By Mike Stone
(Reuters) - Two former JP Morgan Chase & Co dealmakers said on Tuesday they had launched an activist fund that aims to work collaboratively with the boards of companies it invests in, rather than confront them as most hedge funds do.
The new hedge fund firm, Hudson Executive Capital LP, is headed by Douglas Braunstein, a former JPMorgan chief financial officer, and James Woolery, the investment bank's one-time co-head of North American mergers and acquisitions.
It has enlisted 14 current and former chief executives as co-founders and co-investors in the fund, raising $250 million (165 million pounds), Hudson said in a statement.
Traditional activist investors, such as Carl Icahn and William Ackman, tend to agitate for change, often trying to replace a company's board or management. Targeted companies typically push back, arguing that hedge funds only care about making a quick buck at the expense of other shareholders' long-term interests.
Braunstein and Woolery said in an interview they do not intend to agitate in that way.

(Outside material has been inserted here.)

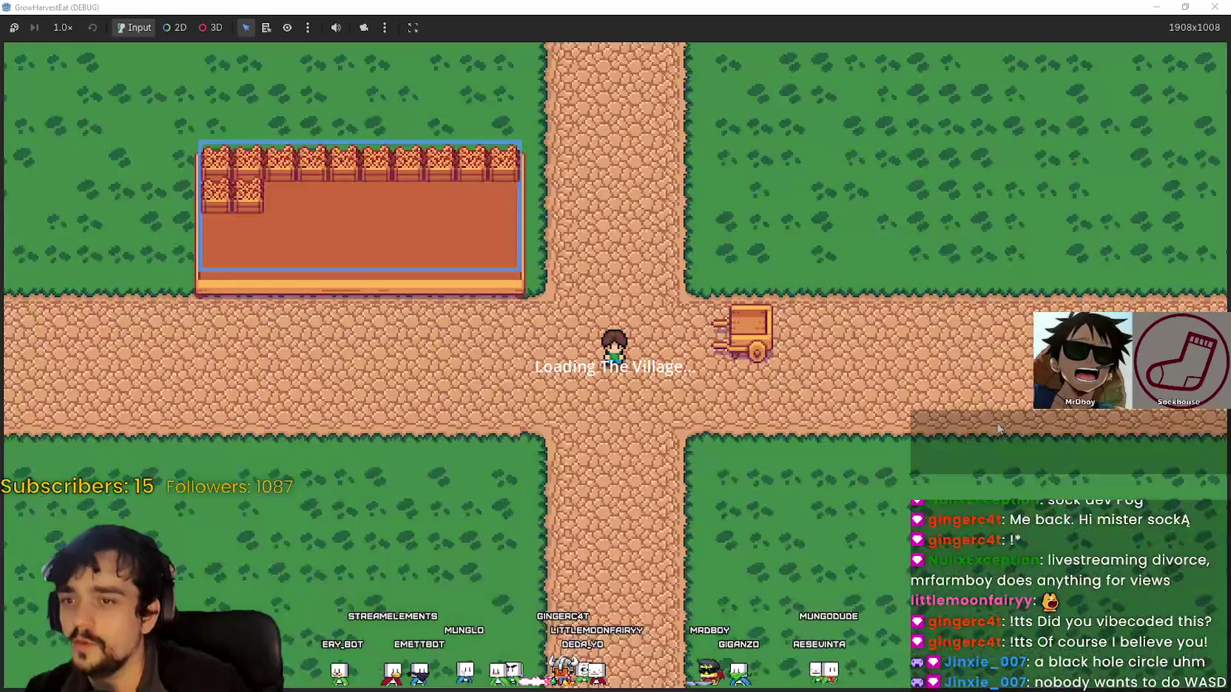
key(a)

They added that they believe their combined 50 years of experience providing expertise in dealmaking and strategic advice will be viewed as attractive to management at the companies where they will invest.
The idea for the new fund was born as Braunstein and Woolery were flying back from a CEO retreat three years ago, they said.
The two revisited the idea in mid-2014 and hatched a plan to bring in current and former CEOs as investors over hamburgers at Braunstein's Hudson Valley, New York residence, they said in the interview.
"Doug and Jim have become two of the most sought after counselors on Wall Street," said Universal Health Services Inc Chief Executive Alan Miller, one of the investors in Hudson.
Hudson is not the first firm to market itself as a constructive activist. San Francisco-based ValueAct Capital Management LP and Stamford Connecticut-based Blue Harbor Group LP, for example, also posit themselves as such.